Naturally, Joseph’s brothers were frightened when they discovered him alive in Egypt. Not only was Joseph alive, but he was Pharaoh’s right-hand man. How they must have feared retribution when their father died, but all along Joseph understood that the circumstances had been God’s unique opportunity to raise him from the tail to the head for his purpose and greater glory.

Father, help us to grow up so that we begin to discern our circumstances as opportunities for you to do marvelous things. Help us to get over whining and complaining so that we become instruments of your glorious working, fully engaged with the process. AMEN.

A STORY FROM THE FIELD

[They returned,] strengthening the souls of the disciples, encouraging them to continue in the faith, and saying, “Through many tribulations we must enter the kingdom of God.” Acts 14: 21, 22

Thanks to those of you who prayed for me and my team on our mission to Uganda. Every connection, every meeting, every session was touched by grace. As are the people of Uganda…

Uganda is a place filled with stories, having had more than its share of violence and sorrow. One of our Ugandan teammates shared his tale of being randomly arrested by Idi Amin’s soldiers along with some of his college friends. Joseph and his buddies were rounded up and taken to a military enclosure in Kampala, the capitol. They endured humiliation when they were told to close their eyes and lie face down and then ordered to roll around in the mud for the entertainment of their tormentors. Suddenly, shots rang out, and Joseph felt the spatter of warm blood from his friend’s body, but he dared not open his eyes.

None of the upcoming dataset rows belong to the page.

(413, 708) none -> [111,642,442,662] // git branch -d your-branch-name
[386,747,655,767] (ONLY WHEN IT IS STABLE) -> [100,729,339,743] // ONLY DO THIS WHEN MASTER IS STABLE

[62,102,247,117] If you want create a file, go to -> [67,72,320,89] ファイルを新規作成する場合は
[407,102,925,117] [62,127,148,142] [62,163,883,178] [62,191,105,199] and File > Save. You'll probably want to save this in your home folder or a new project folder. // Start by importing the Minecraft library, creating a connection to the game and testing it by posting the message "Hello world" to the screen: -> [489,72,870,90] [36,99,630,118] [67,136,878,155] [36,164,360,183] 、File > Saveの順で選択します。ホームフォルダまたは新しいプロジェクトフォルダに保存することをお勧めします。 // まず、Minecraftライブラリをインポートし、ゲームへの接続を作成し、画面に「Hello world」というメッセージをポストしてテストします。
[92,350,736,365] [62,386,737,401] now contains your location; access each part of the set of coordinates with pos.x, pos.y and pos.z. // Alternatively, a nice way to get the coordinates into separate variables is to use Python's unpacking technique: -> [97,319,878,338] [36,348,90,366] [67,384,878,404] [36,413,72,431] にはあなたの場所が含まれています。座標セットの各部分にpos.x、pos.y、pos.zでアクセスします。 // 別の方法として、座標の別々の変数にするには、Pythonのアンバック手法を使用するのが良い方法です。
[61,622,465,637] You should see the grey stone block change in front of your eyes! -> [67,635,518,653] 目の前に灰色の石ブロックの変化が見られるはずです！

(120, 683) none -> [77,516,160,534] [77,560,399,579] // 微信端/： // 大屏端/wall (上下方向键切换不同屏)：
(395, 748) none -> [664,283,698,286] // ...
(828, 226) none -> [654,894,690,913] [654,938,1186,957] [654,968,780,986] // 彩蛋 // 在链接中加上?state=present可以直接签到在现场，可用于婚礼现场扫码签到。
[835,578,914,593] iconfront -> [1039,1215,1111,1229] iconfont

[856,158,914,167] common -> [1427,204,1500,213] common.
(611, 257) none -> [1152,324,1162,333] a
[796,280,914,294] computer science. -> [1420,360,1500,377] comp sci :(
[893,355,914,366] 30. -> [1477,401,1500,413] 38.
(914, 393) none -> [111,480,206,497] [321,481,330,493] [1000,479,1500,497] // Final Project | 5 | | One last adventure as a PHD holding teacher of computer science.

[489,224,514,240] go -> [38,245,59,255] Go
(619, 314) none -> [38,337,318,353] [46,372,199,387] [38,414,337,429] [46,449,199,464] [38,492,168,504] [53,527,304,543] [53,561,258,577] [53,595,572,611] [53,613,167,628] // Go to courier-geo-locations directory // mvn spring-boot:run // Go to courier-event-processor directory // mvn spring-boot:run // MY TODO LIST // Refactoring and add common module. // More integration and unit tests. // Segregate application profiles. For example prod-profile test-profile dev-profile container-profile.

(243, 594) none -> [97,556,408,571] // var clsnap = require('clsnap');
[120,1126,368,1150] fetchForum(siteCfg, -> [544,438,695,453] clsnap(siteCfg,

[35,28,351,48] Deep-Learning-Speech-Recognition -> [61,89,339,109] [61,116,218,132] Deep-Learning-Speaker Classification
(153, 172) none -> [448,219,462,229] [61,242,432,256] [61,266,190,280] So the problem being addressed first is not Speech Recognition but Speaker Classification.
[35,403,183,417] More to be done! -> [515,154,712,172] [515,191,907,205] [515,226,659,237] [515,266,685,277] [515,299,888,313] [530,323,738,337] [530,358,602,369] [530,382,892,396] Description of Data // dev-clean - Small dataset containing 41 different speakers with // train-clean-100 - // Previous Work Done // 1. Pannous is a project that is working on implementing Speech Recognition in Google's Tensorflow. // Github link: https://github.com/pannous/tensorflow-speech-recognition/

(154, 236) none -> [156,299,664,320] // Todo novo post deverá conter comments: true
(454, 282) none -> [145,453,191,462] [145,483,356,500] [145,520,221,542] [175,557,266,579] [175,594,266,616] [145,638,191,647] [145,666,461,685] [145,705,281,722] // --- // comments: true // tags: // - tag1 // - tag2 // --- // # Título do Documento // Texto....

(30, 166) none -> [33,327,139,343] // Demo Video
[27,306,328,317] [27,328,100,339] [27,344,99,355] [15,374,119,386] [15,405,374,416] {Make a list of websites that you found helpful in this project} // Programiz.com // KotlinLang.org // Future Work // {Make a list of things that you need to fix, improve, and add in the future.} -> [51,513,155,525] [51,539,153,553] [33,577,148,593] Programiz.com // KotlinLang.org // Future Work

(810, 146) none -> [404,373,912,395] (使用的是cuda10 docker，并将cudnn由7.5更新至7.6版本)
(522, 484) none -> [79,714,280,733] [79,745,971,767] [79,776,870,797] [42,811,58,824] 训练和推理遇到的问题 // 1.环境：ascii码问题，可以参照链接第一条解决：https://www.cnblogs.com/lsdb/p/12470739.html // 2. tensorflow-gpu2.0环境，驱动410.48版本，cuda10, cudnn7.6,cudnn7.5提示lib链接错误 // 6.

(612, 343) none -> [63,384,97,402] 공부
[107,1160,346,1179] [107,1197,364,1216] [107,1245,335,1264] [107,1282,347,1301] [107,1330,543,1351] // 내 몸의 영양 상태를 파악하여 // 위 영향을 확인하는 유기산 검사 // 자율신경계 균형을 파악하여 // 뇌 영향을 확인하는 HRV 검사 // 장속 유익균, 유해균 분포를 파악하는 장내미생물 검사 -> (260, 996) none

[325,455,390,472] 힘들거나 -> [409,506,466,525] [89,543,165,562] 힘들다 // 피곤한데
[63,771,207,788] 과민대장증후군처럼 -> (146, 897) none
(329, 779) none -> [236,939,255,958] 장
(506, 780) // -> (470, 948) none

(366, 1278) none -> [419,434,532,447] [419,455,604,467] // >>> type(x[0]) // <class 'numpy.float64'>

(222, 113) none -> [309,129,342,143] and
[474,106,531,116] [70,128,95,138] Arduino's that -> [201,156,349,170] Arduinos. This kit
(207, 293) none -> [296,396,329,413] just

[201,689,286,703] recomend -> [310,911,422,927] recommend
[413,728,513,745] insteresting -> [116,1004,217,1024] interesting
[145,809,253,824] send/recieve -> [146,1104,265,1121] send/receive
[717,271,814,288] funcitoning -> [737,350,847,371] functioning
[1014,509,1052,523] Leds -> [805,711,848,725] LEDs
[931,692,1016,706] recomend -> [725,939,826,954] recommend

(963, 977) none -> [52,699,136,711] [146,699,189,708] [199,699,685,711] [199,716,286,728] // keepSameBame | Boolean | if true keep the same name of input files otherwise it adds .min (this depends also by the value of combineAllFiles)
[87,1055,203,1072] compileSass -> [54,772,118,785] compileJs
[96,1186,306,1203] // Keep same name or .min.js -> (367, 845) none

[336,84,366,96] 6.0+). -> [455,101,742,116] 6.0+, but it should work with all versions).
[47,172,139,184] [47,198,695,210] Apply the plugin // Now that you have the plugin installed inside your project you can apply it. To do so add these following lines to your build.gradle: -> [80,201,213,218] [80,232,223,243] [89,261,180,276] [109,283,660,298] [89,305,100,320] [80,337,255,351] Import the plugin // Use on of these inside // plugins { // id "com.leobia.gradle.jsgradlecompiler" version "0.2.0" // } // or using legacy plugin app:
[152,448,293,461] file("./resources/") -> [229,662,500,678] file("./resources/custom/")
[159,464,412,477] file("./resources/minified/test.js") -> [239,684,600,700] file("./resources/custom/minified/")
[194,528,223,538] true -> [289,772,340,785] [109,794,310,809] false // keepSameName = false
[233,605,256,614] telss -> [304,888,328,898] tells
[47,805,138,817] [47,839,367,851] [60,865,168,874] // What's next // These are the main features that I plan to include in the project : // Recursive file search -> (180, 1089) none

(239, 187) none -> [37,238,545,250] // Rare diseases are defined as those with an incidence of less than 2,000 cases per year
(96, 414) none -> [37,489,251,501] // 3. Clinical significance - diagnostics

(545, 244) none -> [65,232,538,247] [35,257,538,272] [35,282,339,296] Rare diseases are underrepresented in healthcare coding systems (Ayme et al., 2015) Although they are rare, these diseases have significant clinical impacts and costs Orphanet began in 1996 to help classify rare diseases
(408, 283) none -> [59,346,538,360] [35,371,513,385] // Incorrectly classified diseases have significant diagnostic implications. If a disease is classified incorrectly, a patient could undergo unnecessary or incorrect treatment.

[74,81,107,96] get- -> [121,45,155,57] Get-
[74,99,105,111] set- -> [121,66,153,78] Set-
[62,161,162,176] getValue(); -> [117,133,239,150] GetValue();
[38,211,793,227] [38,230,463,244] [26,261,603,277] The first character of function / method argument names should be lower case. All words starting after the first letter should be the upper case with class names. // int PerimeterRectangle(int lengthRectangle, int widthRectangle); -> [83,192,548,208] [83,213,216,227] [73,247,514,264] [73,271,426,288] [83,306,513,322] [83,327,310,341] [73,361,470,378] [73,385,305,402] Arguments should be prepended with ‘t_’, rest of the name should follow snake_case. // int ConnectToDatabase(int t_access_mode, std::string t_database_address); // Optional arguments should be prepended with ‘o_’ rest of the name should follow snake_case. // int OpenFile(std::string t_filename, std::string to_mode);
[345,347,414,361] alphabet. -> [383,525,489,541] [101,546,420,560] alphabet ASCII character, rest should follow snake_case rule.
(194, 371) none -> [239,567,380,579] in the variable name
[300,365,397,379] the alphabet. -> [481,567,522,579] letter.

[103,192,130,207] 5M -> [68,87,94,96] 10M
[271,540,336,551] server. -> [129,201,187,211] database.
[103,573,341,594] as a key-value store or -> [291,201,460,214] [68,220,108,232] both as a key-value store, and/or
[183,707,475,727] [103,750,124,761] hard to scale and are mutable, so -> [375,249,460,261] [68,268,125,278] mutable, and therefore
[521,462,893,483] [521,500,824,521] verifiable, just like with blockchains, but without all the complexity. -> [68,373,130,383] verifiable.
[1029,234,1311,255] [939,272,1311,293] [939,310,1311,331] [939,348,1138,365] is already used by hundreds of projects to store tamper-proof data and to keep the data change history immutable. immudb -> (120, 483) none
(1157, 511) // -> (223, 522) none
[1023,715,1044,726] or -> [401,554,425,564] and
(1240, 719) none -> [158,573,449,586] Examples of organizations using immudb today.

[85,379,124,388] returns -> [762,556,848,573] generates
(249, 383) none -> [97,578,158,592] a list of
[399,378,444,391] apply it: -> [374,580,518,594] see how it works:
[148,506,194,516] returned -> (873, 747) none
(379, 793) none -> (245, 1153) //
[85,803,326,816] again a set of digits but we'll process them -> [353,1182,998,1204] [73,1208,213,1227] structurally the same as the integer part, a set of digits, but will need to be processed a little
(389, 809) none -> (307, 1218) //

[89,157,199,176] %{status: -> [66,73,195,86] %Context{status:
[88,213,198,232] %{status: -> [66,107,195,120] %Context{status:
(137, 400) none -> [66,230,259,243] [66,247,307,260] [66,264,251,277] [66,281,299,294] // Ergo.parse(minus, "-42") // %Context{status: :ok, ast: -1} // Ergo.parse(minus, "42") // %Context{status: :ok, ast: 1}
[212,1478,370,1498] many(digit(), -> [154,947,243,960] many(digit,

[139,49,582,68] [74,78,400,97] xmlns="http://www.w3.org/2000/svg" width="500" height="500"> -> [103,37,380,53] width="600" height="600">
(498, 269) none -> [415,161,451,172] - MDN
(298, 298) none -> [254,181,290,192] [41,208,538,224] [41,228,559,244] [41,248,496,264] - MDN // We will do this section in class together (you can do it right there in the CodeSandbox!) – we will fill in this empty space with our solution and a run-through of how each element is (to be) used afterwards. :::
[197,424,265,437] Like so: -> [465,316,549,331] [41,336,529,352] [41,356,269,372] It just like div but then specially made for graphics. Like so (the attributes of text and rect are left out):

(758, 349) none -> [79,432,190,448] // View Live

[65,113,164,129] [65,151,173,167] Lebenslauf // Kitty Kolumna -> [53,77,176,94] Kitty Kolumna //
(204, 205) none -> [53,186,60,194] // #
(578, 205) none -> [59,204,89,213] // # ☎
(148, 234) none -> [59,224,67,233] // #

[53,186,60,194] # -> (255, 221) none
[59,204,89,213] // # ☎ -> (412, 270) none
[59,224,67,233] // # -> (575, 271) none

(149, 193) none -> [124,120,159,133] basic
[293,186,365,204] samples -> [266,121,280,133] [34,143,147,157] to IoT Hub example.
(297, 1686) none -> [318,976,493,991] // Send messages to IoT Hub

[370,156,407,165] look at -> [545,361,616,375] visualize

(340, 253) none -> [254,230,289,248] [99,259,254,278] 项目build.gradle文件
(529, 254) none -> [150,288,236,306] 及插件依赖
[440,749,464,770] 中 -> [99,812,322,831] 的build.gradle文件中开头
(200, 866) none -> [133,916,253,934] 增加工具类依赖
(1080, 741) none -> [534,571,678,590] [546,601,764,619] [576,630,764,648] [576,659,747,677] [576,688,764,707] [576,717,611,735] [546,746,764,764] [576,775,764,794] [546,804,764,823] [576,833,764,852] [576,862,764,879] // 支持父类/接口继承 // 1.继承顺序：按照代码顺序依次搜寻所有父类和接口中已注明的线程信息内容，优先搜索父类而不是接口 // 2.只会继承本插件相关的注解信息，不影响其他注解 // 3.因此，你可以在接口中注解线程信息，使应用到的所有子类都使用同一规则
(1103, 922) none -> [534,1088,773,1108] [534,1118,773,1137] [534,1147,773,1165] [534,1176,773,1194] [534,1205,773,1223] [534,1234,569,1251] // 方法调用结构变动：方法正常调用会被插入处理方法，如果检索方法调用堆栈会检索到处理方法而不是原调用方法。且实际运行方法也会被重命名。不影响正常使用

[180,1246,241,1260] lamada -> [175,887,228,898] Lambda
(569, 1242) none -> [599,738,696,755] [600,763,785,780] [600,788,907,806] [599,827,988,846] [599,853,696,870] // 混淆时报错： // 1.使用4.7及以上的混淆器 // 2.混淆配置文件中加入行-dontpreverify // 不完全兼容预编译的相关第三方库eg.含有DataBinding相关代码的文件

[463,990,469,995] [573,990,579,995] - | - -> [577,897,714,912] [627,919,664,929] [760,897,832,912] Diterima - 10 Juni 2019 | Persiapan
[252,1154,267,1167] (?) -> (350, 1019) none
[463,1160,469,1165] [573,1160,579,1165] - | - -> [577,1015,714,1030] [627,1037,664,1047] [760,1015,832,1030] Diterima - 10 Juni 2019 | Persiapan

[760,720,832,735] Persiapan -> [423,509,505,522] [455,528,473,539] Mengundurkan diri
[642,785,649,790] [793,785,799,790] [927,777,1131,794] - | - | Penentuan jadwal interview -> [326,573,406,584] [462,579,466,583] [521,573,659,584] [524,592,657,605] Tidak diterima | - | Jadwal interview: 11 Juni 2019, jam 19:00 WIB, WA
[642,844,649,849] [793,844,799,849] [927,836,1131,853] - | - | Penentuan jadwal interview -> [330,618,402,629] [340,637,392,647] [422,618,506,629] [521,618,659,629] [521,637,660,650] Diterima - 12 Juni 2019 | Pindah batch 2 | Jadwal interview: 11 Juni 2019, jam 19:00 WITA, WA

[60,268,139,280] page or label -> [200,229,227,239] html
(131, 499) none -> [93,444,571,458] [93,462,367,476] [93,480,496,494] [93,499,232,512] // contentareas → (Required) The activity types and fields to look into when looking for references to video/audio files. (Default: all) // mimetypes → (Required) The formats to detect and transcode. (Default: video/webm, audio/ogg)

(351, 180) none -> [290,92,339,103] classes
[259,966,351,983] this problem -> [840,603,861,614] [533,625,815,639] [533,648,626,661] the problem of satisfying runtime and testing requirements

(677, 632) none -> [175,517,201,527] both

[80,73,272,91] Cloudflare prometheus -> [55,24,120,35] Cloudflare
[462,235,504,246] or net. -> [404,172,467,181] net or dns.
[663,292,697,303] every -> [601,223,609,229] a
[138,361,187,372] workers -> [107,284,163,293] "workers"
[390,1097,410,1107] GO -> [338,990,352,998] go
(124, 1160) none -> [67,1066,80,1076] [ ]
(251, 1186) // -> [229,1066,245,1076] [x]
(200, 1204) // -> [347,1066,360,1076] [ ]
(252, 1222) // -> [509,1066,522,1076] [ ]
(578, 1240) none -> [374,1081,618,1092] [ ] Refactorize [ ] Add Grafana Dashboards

Eventually, the soldiers lost interest in this sadistic activity and then prodded the young men to crawl on hands and knees over the muddy, rough surface of the military compound. For hours Joseph and his friends crawled until their hands and knees were raw flesh while the soldiers mocked and laughed. When Amin’s men finally had their fill, the students were pushed through the gate and told to leave, as unexpectedly as their apprehension.

Had the young men been afraid? Had they felt hatred for their oppressors? Joseph told us that he was traumatized after this (and other) incidents during the reign of the mad man Amin. And he and his fellow Ugandans had even more atrocities to endure at the hands of other despots. But instead of becoming embittered, Joseph determined to grow through these experiences and became an attorney involved in advocacy, human rights issues, and a champion of families and economic development for his country. He and so many other amazing Ugandans have taken the things that would have destroyed them and turned them into a culture for helping others.

The stories are unending just as suffering and violence around our world are unending. Let us pray for those who daily experience the pain of oppressive governments, famine, disease, and afflictions even as we give thanks for God’s mercy.

Heavenly Father, thank you for Joseph’s strong witness of your faithfulness and love. We pray for all those suffering around the world from oppression and violence. May your peace and protection be given and may we be faithful in our prayers and our support. In Christ’s name I pray. AMEN.